Consignes:
1. Relevez toutes les expressions différentes qui désignent les magistrats chargés de l'enquête dans l'article sur Aurélie Bergé.
2. Recopiez, s'il vous plaît, le passage de l'article sur Aurélie Bergé depuis « Le 25 octobre, la » jusqu'à « la petite enfance. » inclus.
3. Répondez aux questions suivantes à partir de l'article sur Aurélie Bergé.
(a) À quelle date la ministre a-t-elle été entendue par les juges ?
(b) Quel journal a confirmé l'information ?
(c) De quels domaines la ministre déléguée est-elle chargée ?

+++ Extrait cité +++

Le 25 octobre, la ministre Aurélie Bergé a été une nouvelle fois entendue par les juges dans le cadre d’une enquête pour soupçons de faux témoignage. Les magistrats s’intéressent à ses liens avec une lobbyiste des crèches privées. L’information, confirmée par Le Parisien, relance les interrogations sur la transparence des décisions publiques dans le secteur de la petite enfance.
Aurélie Bergé, ministre déléguée chargée de l’Égalité entre les femmes et les hommes et de la Famille, a été convoquée une nouvelle fois par les juges d’instruction. L’enquête porte sur des soupçons de faux témoignage : les magistrats cherchent à déterminer si la ministre a dissimulé ou minimisé l’ampleur de ses relations avec une lobbyiste influente du secteur des crèches privées.

+++ Données sources +++

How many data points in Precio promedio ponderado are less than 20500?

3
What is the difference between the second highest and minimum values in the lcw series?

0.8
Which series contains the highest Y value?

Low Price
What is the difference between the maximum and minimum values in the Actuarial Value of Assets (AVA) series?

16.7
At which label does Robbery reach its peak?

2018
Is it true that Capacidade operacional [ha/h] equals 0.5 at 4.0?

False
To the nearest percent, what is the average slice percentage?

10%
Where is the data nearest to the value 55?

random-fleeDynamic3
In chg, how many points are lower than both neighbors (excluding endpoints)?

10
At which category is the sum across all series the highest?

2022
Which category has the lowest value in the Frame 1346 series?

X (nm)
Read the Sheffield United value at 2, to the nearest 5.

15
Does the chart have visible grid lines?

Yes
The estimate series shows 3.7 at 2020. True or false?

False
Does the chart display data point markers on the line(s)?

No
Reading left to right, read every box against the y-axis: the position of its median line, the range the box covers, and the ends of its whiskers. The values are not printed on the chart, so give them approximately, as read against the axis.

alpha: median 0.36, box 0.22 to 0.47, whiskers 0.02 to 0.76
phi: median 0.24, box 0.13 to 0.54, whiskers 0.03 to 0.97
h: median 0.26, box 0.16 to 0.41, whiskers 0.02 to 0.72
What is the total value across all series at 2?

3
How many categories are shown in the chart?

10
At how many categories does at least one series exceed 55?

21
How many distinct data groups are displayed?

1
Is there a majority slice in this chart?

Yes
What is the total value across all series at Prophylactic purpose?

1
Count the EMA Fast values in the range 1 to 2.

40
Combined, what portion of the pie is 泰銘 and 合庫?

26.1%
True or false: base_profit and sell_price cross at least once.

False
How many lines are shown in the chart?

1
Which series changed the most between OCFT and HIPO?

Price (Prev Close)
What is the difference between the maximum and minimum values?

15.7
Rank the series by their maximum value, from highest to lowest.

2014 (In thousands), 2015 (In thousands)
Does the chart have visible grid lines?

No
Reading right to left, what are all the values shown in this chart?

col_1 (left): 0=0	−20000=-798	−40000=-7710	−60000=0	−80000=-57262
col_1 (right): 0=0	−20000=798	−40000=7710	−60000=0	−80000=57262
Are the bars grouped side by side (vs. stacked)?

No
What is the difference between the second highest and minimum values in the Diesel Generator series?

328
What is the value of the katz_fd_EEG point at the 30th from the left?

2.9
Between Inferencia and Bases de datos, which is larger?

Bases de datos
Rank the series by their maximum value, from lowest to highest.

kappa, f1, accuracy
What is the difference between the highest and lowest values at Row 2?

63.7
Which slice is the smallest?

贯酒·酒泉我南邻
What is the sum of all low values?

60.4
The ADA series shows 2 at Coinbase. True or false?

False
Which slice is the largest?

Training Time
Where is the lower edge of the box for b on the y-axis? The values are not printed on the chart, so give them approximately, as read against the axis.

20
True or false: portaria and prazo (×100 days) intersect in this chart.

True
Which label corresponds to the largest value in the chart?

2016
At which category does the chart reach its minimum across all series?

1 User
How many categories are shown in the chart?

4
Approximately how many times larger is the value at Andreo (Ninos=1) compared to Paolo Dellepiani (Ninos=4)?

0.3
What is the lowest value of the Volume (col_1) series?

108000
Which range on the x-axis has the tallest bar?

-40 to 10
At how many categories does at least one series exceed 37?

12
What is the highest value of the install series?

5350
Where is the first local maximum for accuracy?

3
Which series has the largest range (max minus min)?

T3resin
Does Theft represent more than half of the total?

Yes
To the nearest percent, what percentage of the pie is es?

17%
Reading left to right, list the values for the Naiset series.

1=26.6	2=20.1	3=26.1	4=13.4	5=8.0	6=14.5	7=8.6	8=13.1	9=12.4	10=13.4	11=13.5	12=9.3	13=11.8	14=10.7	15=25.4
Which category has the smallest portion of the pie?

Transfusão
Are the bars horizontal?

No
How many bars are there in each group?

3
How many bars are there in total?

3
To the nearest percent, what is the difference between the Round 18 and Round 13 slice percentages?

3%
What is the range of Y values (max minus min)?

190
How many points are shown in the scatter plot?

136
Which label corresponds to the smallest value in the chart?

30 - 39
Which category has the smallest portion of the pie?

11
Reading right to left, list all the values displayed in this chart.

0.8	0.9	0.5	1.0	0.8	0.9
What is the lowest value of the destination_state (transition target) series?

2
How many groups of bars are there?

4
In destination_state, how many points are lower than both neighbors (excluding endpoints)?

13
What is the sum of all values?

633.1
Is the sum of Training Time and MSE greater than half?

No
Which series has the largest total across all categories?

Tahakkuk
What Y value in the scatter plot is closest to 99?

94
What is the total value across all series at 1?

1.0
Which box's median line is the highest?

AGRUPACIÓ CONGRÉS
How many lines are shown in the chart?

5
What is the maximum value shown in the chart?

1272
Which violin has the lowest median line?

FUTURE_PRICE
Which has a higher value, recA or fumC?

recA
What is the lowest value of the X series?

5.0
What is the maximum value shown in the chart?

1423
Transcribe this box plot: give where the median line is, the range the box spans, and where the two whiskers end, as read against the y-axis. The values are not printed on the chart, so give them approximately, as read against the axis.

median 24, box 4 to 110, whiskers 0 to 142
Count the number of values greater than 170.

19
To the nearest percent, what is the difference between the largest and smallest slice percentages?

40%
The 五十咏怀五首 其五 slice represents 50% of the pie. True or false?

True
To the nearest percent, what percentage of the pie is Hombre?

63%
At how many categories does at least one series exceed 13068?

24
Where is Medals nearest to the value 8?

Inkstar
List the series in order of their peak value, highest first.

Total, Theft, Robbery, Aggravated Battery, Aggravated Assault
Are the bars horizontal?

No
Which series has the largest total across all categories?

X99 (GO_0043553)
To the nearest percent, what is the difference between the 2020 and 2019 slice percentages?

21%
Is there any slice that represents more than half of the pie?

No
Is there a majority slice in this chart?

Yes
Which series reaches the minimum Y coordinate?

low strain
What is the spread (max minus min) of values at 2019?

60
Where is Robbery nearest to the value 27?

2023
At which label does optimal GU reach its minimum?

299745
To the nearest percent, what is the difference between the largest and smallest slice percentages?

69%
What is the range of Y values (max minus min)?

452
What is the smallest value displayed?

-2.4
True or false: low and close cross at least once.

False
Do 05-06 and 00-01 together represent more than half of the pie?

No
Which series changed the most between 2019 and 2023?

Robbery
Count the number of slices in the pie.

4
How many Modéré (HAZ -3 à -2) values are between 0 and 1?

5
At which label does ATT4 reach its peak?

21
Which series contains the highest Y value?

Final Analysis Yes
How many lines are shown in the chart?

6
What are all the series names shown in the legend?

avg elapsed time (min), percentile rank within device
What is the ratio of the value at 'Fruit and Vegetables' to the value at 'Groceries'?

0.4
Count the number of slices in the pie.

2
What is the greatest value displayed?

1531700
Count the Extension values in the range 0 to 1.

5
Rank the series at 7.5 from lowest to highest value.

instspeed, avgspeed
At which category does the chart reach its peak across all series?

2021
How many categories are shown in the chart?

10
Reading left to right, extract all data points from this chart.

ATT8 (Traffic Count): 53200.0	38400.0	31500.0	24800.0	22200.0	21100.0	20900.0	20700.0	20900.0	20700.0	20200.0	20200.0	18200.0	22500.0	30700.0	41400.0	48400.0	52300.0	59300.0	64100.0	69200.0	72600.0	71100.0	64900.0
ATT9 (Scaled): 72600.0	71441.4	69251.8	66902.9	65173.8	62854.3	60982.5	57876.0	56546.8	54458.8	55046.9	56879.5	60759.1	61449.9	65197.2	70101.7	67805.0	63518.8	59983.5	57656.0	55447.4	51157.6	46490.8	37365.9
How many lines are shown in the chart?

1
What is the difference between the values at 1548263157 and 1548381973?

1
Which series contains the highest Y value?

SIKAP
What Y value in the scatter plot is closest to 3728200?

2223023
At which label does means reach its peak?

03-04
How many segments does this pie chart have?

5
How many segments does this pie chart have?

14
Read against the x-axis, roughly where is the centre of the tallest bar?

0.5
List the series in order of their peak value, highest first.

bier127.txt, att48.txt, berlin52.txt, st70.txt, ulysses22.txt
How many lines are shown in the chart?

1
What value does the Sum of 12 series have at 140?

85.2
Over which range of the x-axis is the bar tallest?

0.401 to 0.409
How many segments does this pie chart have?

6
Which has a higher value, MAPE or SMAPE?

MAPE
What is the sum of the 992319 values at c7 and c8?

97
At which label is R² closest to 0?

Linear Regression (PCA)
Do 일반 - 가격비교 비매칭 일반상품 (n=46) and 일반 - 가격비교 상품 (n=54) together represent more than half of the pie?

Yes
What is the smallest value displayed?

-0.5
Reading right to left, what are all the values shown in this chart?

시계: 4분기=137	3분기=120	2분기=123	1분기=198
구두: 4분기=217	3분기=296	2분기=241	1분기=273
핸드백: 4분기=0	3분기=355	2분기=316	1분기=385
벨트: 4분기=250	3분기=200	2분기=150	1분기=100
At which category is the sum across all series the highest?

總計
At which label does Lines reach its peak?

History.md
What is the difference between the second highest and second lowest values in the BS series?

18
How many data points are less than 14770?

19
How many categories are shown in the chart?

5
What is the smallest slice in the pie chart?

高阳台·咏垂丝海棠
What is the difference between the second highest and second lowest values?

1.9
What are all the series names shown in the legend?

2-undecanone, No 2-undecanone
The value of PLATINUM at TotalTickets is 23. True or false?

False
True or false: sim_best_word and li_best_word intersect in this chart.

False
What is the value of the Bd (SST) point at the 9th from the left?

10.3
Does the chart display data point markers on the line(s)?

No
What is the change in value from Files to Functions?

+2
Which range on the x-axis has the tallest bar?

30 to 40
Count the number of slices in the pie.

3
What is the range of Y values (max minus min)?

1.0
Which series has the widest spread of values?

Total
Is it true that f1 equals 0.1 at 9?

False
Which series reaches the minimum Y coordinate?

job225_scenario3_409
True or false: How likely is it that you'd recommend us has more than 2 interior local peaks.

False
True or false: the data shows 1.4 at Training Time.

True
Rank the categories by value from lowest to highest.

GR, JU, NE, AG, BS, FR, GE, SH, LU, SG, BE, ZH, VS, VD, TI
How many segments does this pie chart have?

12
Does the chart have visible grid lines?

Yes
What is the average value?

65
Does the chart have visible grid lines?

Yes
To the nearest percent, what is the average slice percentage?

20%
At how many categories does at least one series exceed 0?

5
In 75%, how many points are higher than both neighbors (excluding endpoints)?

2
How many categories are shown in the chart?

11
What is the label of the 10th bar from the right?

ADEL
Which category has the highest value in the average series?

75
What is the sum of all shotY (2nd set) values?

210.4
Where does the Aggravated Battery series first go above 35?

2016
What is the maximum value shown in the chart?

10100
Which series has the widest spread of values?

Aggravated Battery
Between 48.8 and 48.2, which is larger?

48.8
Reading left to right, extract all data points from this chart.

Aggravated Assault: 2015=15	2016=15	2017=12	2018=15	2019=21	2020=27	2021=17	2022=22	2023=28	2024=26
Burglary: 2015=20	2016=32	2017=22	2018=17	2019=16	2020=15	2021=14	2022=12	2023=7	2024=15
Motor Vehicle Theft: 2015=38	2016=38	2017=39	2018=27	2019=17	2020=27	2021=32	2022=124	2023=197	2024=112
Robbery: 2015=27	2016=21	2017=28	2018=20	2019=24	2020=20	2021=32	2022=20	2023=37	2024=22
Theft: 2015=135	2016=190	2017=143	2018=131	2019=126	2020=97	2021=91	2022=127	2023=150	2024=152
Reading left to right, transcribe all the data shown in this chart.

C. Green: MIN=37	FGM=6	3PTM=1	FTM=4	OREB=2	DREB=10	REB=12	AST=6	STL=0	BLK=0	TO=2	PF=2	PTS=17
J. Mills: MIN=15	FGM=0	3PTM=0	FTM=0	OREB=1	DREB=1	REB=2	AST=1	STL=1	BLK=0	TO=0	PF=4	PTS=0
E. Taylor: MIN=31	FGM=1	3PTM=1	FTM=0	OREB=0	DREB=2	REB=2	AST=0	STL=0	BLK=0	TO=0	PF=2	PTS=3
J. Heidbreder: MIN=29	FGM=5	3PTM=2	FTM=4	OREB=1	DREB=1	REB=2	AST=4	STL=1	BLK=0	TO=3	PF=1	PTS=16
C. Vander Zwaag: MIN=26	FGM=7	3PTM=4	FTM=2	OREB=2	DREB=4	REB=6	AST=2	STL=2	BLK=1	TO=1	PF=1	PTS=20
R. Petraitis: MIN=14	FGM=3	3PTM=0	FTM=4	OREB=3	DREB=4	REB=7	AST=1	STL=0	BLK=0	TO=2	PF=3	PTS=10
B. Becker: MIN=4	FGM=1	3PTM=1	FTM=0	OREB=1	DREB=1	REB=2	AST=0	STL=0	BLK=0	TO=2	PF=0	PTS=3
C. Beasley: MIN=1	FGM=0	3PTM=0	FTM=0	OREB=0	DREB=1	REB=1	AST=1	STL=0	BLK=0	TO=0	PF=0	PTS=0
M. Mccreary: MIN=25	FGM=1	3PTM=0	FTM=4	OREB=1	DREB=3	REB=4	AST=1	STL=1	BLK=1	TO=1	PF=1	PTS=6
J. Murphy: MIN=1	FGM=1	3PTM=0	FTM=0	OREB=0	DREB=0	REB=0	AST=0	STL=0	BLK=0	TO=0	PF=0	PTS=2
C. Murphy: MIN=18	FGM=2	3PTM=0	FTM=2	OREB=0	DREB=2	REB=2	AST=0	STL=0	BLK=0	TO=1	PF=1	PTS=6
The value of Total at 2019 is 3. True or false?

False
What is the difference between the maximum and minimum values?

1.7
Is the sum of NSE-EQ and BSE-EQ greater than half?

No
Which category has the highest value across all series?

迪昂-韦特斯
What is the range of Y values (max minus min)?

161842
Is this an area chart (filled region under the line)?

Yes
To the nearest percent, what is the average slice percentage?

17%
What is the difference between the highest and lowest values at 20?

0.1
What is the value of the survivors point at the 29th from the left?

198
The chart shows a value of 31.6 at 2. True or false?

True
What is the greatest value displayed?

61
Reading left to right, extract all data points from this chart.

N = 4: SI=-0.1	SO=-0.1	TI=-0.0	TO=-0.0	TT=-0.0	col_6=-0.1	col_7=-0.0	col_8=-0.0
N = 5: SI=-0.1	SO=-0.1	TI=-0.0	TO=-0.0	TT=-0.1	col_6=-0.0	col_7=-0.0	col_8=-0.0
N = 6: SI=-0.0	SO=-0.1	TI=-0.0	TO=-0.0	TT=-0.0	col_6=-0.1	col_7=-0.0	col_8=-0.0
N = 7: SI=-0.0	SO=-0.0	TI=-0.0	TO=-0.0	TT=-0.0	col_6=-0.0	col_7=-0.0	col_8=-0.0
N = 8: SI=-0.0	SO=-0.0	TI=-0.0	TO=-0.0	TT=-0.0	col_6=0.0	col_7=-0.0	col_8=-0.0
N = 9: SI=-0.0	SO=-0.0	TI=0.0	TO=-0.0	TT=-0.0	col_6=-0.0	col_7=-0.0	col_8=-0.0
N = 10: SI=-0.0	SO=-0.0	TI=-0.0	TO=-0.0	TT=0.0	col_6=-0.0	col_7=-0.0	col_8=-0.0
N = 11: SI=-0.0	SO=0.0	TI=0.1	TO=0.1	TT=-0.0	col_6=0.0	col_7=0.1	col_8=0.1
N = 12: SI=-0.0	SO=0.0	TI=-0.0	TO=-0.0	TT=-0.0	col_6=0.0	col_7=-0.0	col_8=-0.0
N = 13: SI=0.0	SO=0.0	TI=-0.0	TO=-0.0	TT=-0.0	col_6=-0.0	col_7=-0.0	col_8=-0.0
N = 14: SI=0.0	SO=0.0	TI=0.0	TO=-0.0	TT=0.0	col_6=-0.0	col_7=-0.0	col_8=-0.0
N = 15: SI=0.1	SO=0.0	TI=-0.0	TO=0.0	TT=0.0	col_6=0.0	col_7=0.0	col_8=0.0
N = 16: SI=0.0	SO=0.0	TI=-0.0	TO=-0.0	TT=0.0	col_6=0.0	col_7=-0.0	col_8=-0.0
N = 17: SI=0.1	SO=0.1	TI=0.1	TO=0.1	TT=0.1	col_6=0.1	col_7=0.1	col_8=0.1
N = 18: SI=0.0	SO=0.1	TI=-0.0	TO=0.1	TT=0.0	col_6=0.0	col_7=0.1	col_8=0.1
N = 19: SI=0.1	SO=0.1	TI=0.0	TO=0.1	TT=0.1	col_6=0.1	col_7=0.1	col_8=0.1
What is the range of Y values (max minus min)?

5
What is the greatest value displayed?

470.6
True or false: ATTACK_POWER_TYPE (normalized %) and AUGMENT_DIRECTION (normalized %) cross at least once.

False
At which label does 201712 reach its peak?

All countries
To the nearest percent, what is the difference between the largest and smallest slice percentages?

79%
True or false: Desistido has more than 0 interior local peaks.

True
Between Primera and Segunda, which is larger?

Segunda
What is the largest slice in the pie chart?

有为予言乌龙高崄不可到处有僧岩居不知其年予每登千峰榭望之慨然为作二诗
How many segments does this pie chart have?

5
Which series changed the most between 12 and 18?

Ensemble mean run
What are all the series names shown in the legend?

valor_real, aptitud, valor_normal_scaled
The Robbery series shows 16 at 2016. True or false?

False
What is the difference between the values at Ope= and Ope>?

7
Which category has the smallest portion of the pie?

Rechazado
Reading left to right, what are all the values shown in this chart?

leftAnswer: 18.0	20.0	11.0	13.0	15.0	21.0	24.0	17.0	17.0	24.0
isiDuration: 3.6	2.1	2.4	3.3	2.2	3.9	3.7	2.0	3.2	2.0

+++

Solutions:
1. « les juges », « les magistrats », « les juges d'instruction »

2.
Le 25 octobre, la ministre Aurélie Bergé a été une nouvelle fois entendue par les juges dans le cadre d’une enquête pour soupçons de faux témoignage. Les magistrats s’intéressent à ses liens avec une lobbyiste des crèches privées. L’information, confirmée par Le Parisien, relance les interrogations sur la transparence des décisions publiques dans le secteur de la petite enfance.

3.
(a) Le 25 octobre.
(b) Le Parisien.
(c) L'Égalité entre les femmes et les hommes et la Famille.